:: The input

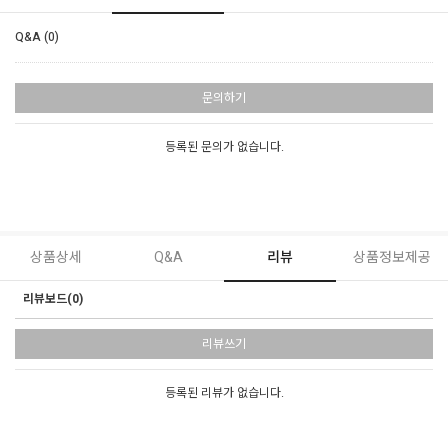
Q&A (0)
문의하기
등록된 문의가 없습니다.
상품상세
Q&A
리뷰
상품정보제공
리뷰보드(0)
리뷰쓰기
등록된 리뷰가 없습니다.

::::

Every line of the listing above is to be set down verbatim, without the pictures.

Q&A (0)
문의하기
등록된 문의가 없습니다.
상품상세
Q&A
리뷰
상품정보제공
리뷰보드(0)
리뷰쓰기
등록된 리뷰가 없습니다.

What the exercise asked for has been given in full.